Une école du Népal pleure son héros, l'alpiniste Nirmal Purja / Photo: Prakash MATHEMA - AFP
L'émotion était palpable dimanche dans la modeste école du Népal où est allé l'alpiniste britanno-népalais Nirmal Purja, mort jeudi à 43 ans aux côtés de neuf autres personnes après une avalanche dans le nord du Pakistan.
A la Small Heaven School, dans le district de Chitwan, amis, enseignants et élèves se sont rassemblés autour d'une photo du héros local, ornée de fleurs.
En allumant des bougies, ils ont partagé avec l'AFP leurs souvenirs du garçon qu'ils connaissaient bien avant qu'il ne devienne l'une des figures les plus célébrées de l'alpinisme moderne.
"Ce n'était pas seulement moi et mes amis. Je pense que des gens dans le monde entier qui le connaissaient (...) ont prié pour lui. Mais c'était son destin, personne ne peut y échapper".
Nirmal Purja a été tué avec neuf autres alpinistes après avoir été pris dans une avalanche meurtrière sur le Broad Peak - le 12e sommet du monde, 8.047 m -, au Pakistan, jeudi.
Le Club alpin du pays a annoncé dimanche que son corps avait été retrouvé à environ 5.700 m d'altitude sur cette "montagne qu'il adorait et qui nous l'a pris".
Le drame a suscité une très vive émotion dans le monde de l'alpinisme.

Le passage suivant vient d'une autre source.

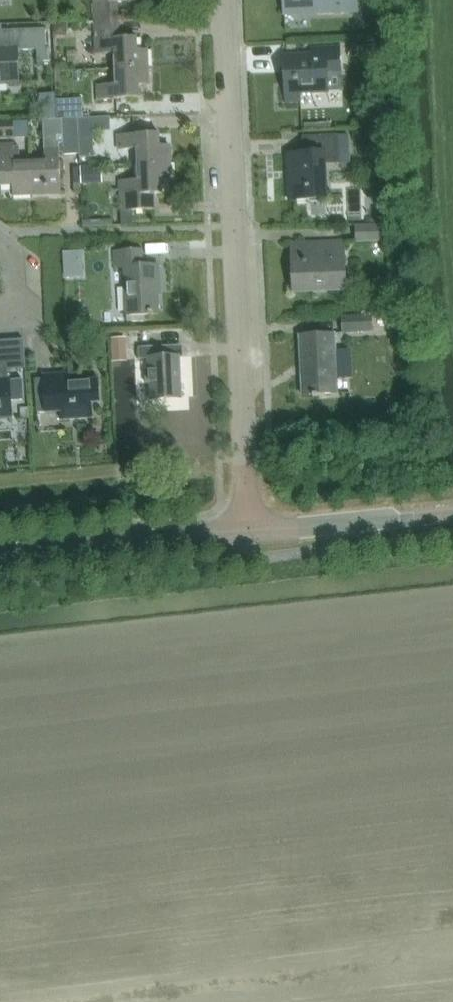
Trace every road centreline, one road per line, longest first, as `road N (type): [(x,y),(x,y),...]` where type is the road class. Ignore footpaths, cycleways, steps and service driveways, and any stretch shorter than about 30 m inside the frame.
road 1 (residential): [(248,531),(224,0)]
road 2 (secondary): [(0,554),(248,531)]
road 3 (secondary): [(248,531),(452,515)]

Il était arrivé à l'internat de la Small Heaven School, dans les plaines du sud du Népal, lorsqu'il était encore jeune garçon. Il y est resté huit ans, avant de rejoindre la Brigade des Gurkhas de l'armée britannique une voie qui l'a conduit au sein d'unités d'élite puis au sommet de l'alpinisme.
Dimanche, les élèves ont défilé devant son portrait, déposant des fleurs et offrant des prières, tandis que les enseignants décrivaient élève courageux et discipliné.

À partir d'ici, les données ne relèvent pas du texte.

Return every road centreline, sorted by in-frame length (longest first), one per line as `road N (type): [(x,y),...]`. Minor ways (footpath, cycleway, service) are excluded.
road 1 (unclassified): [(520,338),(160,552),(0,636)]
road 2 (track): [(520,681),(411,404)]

- "Courir partout sans chaussures" -
"Alors qu'il était encore en troisième année, il était sans peur et déterminé", a raconté à l'AFP Shailendra Baral, qui encadrait Purja à l'internat.
"Il était honnête et obéissant, ce qui nous rendait heureux. Nous trouvions du courage en lui, même lorsqu'il était enfant".
En 2019, Nirmal Purja avait stupéfié le monde de l'alpinisme en gravissant les 14 plus hauts sommets du globe - de plus de 8.000 m - en un peu plus de six mois, pulvérisant le précédent record de sept ans.
Son exploit a ensuite été raconté dans un documentaire sur Netflix, contribuant à inspirer une nouvelle génération d'alpiniste et à redorer le blason du Népal dans un sport longtemps dominé par les aventuriers occidentaux.
En 2021, il faisait partie de la première équipe entièrement népalaise à réussir l'ascension hivernale du K2, la deuxième sommet du monde après l'Everest (8.611 m).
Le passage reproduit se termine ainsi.